'Studio 60' Gets Bump from DVRs

The initial ratings for NBC's "Studio 60 on the Sunset Strip" often don't look that great. A week later, though, they generally look somewhat better.

The first-year series from "West Wing" creator Aaron Sorkin is the most "time-shifted" series on television this season, according to ratings provider Nielsen. That means a greater percentage of its viewers record the show and watch it later than anything else on the broadcast networks.

At the beginning of 2006, Nielsen started tracking two different ratings systems as a way to measure the impact of digital video recorders. "Live plus same-day" ratings -- the ones reported on Zap2it every morning -- measure the number of people who watch a given show as it airs or within the next few hours. In "Studio 60's" case, that number hovered around 8 million people for much of the fall.
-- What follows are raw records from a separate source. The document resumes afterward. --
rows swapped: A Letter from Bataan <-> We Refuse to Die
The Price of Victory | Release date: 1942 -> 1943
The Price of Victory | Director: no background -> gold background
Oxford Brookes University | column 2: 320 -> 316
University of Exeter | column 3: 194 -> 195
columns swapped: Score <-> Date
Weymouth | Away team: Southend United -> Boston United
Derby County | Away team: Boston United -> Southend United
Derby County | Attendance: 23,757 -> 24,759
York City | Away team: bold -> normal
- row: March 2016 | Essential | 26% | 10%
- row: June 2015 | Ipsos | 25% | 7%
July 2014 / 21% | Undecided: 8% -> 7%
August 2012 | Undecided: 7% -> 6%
Nielsen also tracks "live plus seven" ratings, which includes people who watch a recorded copy of a show within the next week. "Studio 60" adds nearly 11 percent to its total audience in those ratings; including reruns, its average is closer to 9 million viewers for the season.
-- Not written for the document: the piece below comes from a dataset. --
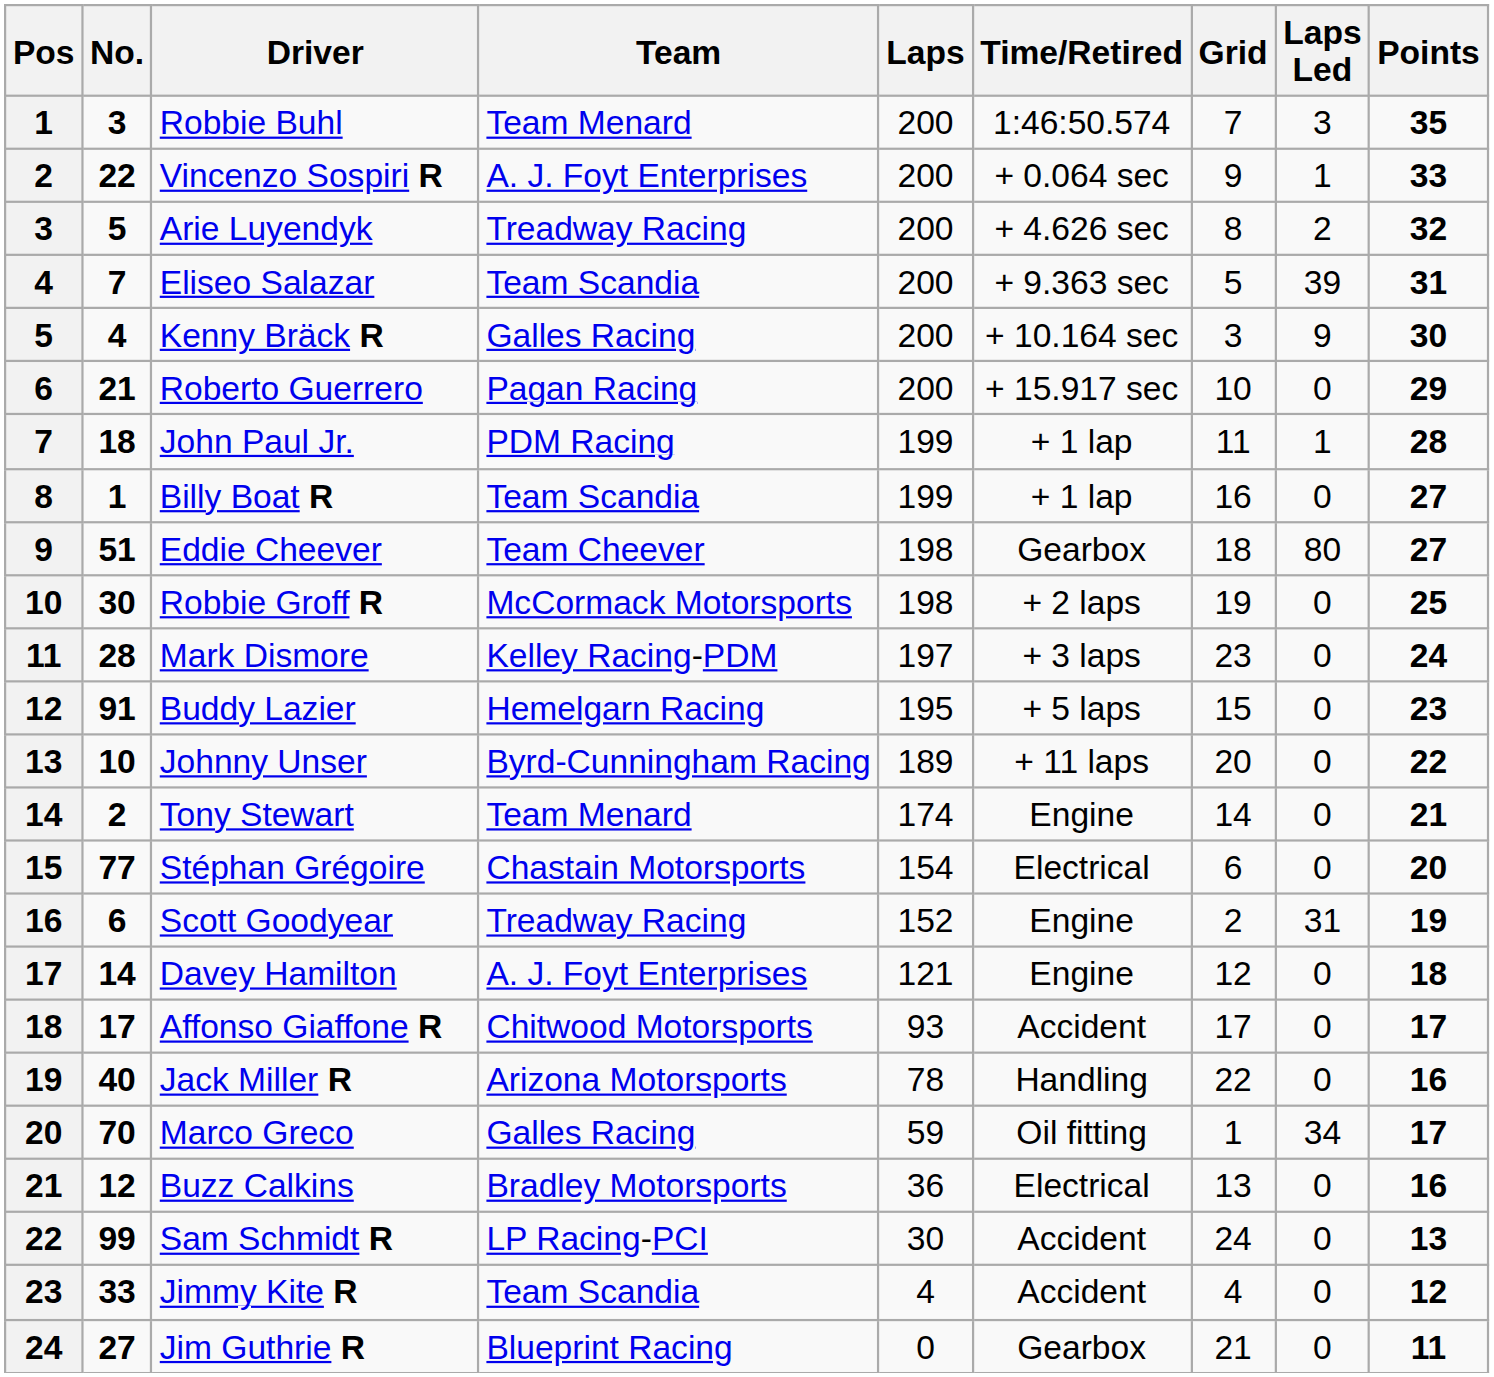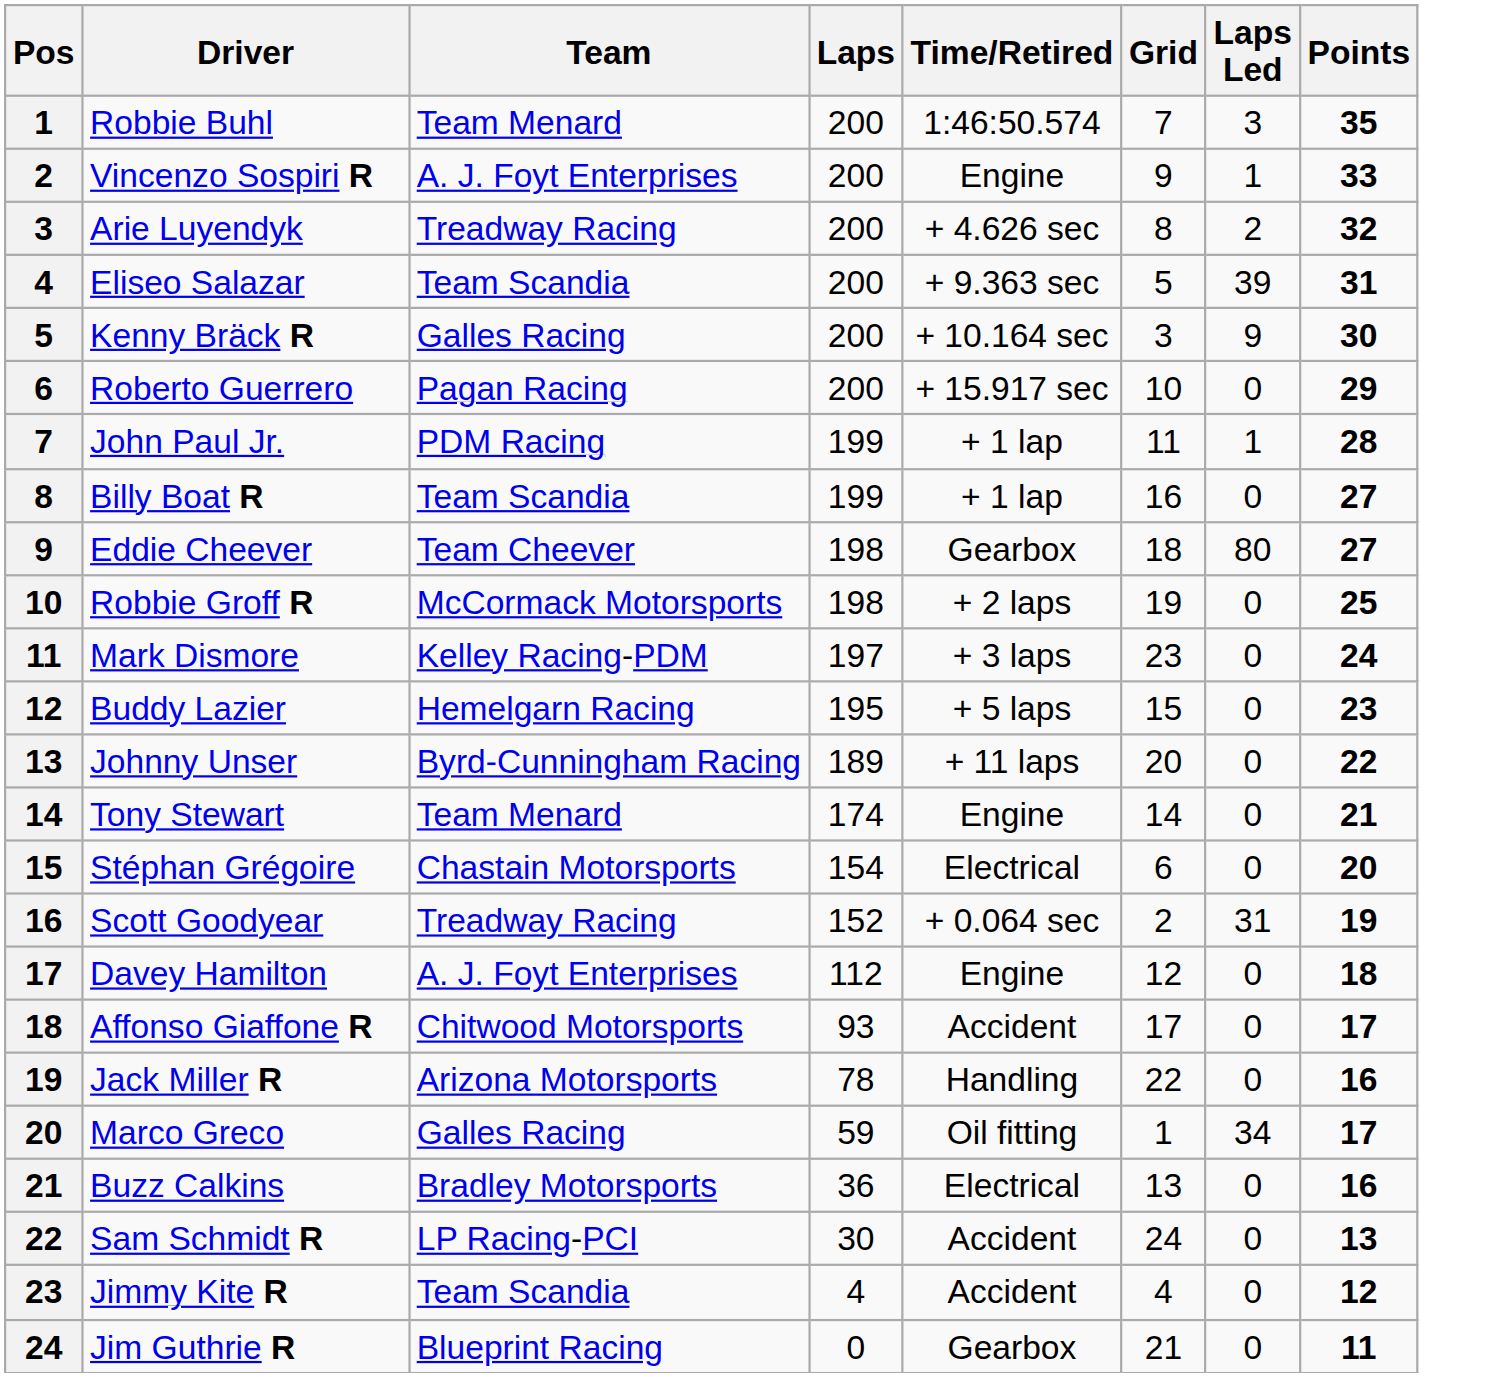- column: No. | 3 | 22 | 5 | 7 | 4 | 21 | 18 | 1 | 51 | 30 | 28 | 91 | 10 | 2 | 77 | 6 | 14 | 17 | 40 | 70 | 12 | 99 | 33 | 27
Vincenzo Sospiri R | Time/Retired: + 0.064 sec -> Engine
Scott Goodyear | Time/Retired: Engine -> + 0.064 sec
Davey Hamilton | Laps: 121 -> 112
All but one of the top 10 time-shifted shows air on NBC or The CW, suggesting that people may not be breaking their habit of watching higher-rated networks (CBS, ABC) live but are sampling other shows thanks to their DVRs. "Studio 60's" lead-in, "Heroes," already draws a big same-day audience, but it's second in the time-shifted ratings as well, adding 9.1 percent more viewers in the following week.

The rest of the top 10 are "Gilmore Girls," which adds 7.9 percent more viewers; "America's Next Top Model," 7.7 percent; "30 Rock," 7.5 percent; "Friday Night Lights," 7.5 percent; "The Nine," 6.7 percent; "Supernatural," 6.7 percent; and "Kidnapped," "One Tree Hill" and "Smallville," all at 6.6 percent.